=== OBJETIVO PLANTEADO A ===
Transcriba sin cambios, del fragmento del texto, la parte que empieza con las palabras que contienen "Prefiero, con mucho, su" y termina con "respira el paisaje.".
=== OBJETIVO PLANTEADO B ===
Según el fragmento del texto, ¿qué llevaba en la bolsa quien narra cuando volvía a casa esa mañana?
=== OBJETIVO PLANTEADO C ===
Explique, conforme al fragmento del texto, por qué quien narra prefiere la crítica de la señora a otras.

=== FRAGMENTO DEL TEXTO ===

--------------------------------

Pra colmo, esta mañana, cuando renqueaba hacia casa con los periódicos recién comprados en la bolsa, una señora que me asalta por la calle y ¡me pide perdón! por decirme que tiene mi nuevo libro de versos y que le está gustando, que me para por la calle porque tenía que decírmelo, Dios la bendiga, y encima pidiéndome perdón.

Prefiero, con mucho, su crítica ingenua de admiración sin técnicas ni prejuicios previos, a la de algunas otras, buenas o malas, hechas por quienes, como yo mismo, a lo largo de años de lecturas, hemos perdido gran parte de la ingenuidad con que nos enfrentábamos con aquellos maravillosos libros llenos de magia y aventuras que ahora nos parece que no escribe nadie. Cuando el mal está en nosotros, por lo menos en mí, que me he convertido en un escéptico gruñón sofisticado.

He de reaprender mucho de la humildad y de la paciencia, para regresar al país de las maravillas, el de nunca jamás de Peter Pan y sus niños perdidos.

viernes, 9 de marzo de 2007

Apenas llueve,
con la mansedumbre paciente, femenina, sin prisa,
con que respira el paisaje.
-¿Respira el paisaje?

--------------------------------

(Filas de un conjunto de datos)
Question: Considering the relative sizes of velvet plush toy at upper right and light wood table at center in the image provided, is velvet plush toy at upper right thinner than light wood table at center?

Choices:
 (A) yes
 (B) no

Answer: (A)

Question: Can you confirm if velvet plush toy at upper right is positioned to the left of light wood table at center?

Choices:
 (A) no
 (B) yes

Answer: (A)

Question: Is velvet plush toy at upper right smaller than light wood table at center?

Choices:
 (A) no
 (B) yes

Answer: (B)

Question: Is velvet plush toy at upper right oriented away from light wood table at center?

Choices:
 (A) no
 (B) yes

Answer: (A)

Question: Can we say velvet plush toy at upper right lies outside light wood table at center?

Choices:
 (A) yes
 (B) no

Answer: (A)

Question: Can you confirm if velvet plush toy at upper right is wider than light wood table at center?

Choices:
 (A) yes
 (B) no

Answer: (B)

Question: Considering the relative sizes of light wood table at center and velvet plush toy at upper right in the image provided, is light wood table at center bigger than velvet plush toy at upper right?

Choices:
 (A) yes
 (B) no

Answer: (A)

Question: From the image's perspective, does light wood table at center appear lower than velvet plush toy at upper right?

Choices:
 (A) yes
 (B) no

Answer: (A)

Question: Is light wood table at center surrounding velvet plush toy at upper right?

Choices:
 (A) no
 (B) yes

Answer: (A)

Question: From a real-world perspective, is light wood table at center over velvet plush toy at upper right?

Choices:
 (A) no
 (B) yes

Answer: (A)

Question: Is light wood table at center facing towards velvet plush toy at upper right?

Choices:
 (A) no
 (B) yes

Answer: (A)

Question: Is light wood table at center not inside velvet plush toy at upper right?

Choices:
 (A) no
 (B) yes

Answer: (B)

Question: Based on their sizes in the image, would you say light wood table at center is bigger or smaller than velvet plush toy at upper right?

--------------------------------

=== RESPUESTA A ===
Prefiero, con mucho, su crítica ingenua de admiración sin técnicas ni prejuicios previos, a la de algunas otras, buenas o malas, hechas por quienes, como yo mismo, a lo largo de años de lecturas, hemos perdido gran parte de la ingenuidad con que nos enfrentábamos con aquellos maravillosos libros llenos de magia y aventuras que ahora nos parece que no escribe nadie. Cuando el mal está en nosotros, por lo menos en mí, que me he convertido en un escéptico gruñón sofisticado.

He de reaprender mucho de la humildad y de la paciencia, para regresar al país de las maravillas, el de nunca jamás de Peter Pan y sus niños perdidos.

viernes, 9 de marzo de 2007

Apenas llueve,
con la mansedumbre paciente, femenina, sin prisa,
con que respira el paisaje.

=== RESPUESTA B ===
Los periódicos recién comprados.

=== RESPUESTA C ===
Quien narra prefiere esa crítica porque es ingenua y de admiración, sin técnicas ni prejuicios previos. Las otras críticas las hacen quienes, tras años de lecturas, han perdido gran parte de la ingenuidad con que antes se enfrentaban a libros llenos de magia y aventuras.